I also enabled debug logging in the kernel, you can find those logs in the related bug report.

Anyway, after a few hours I decided to use MicroOS rollback going back to the latest snapshot from 2 days ago and the issue is solved now on that node.

Related bug reports on Github:
https://github.com/kube-hetzner/terraform-hcloud-kube-hetzner/issues/1016
https://github.com/longhorn/longhorn/issues/6857

Please let me know if I can provide you any additional information about this issue.

Since my comment in https://bugzilla.opensuse.org/show_bug.cgi?id=1214540 multiple users reported the same issue.

Regards,
Janos Miko
Comment 1 Neil Brown 2023-10-16 01:08:17 UTC
There is no change to the nfs-client package between  2.6.3-39.4 and 2.6.3-39.5.  I appears that the package was rebuilt, possibly because some package that it depended on changed.
So it seems likely that some shared library that nfs uses was also updated.

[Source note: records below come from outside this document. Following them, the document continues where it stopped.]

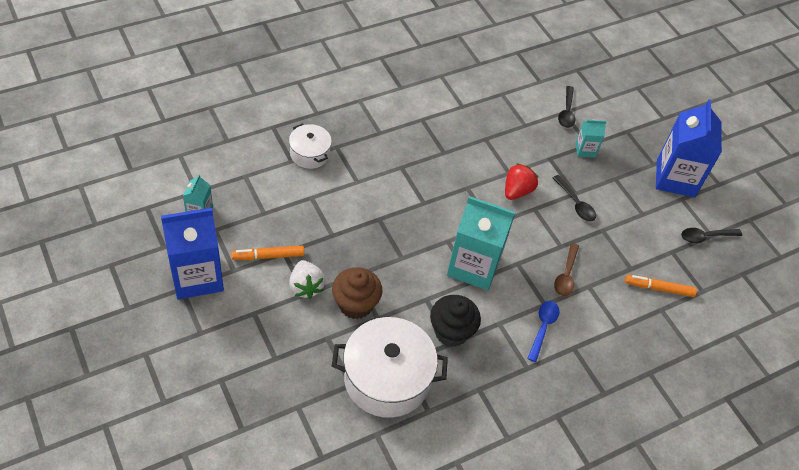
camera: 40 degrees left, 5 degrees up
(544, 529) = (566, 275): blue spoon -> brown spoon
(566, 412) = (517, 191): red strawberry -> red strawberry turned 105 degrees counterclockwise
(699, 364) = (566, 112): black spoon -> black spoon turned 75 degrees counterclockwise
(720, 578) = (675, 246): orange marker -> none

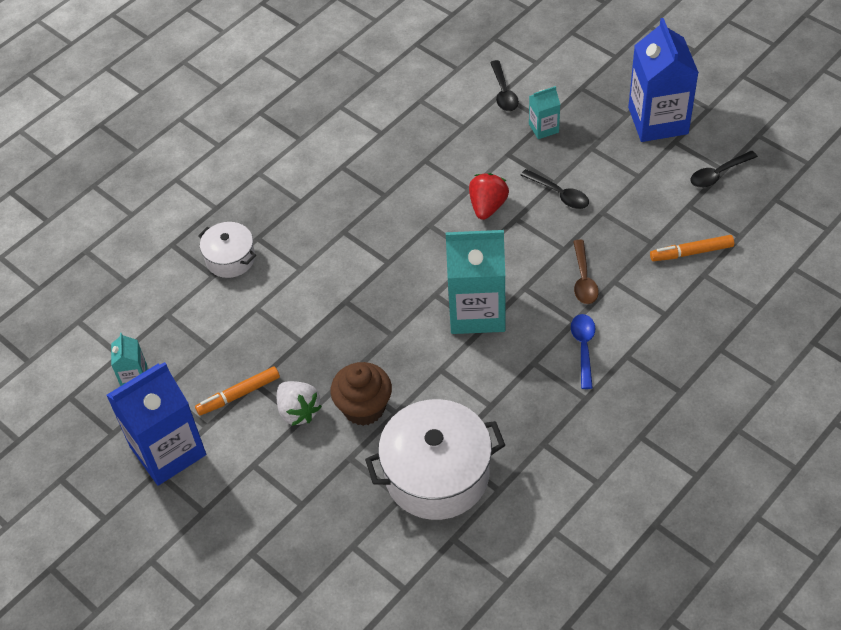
camera: 10 degrees left, 0 degrees up
(451, 332) = (484, 394): black cupcake -> none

Do you have a list of other packages that were changed during the update which caused the breakage?
Comment 2 Neil Brown 2023-10-16 06:00:38 UTC
I had a look through the kernel logs in 
  https://github.com/longhorn/longhorn/issues/6857#issuecomment-1758393346

and it looks like a kernel problem.
You probably updated to kernel-default-6.5.6-1.1.x86_64
as that was released recently.  Maybe that has a problem for your particular use case.
At a guess, it might be related to the use of the noresvport option as I doubt that it tested much.

I'll try experimenting...
Comment 3 Janos Miko 2023-10-16 07:18:23 UTC
I tried to downgrade the kernel on all the nodes. But that doesn't seem to help.

~ # transactional-update shell

transactional update # zypper install -y --oldpackage https://download.opensuse.org/history/20231008/tumbleweed/repo/oss/x86_64/kernel-default-6.5.4-1.1.x86_64.rpm
transactional update # zypper addlock kernel-default
transactional update # exit

~ # touch /var/run/reboot-required

And I waited for the reboot.

And the nfs-client version is still the same.

~ # zypper info nfs-client
Loading repository data...
Reading installed packages...


Information for package nfs-client:
-----------------------------------
Repository     : openSUSE-Tumbleweed-Oss
Name           : nfs-client
Version        : 2.6.3-39.5
Arch           : x86_64
Vendor         : openSUSE
Installed Size : 874.5 KiB
Installed      : Yes
Status         : out-of-date (version 2.6.3-39.4 installed)
Comment 4 Janos Miko 2023-10-16 08:30:01 UTC
Hm, forget my previous comment.

After all nodes restarted it looks like it's working.

When I wrote my previous comment I only checked that the pod is running on an already restarted node - that uses the previous kernel. Now all my nodes are really downgraded and rebooted and it works now.

So the issue occurs in kernel-default-6.5.6-1.1 and works in kernel-default-6.5.4-1.1.
Comment 5 Neil Brown 2023-10-16 22:36:21 UTC
I believe this bug is fixed by
https://lore.kernel.org/all/20231009145901.99260-1-olga.kornievskaia@gmail.com/

I have submitted that patch so that next kernel released for tumbleweed should have the fix.  Until then please use the 6.5.4 kernel.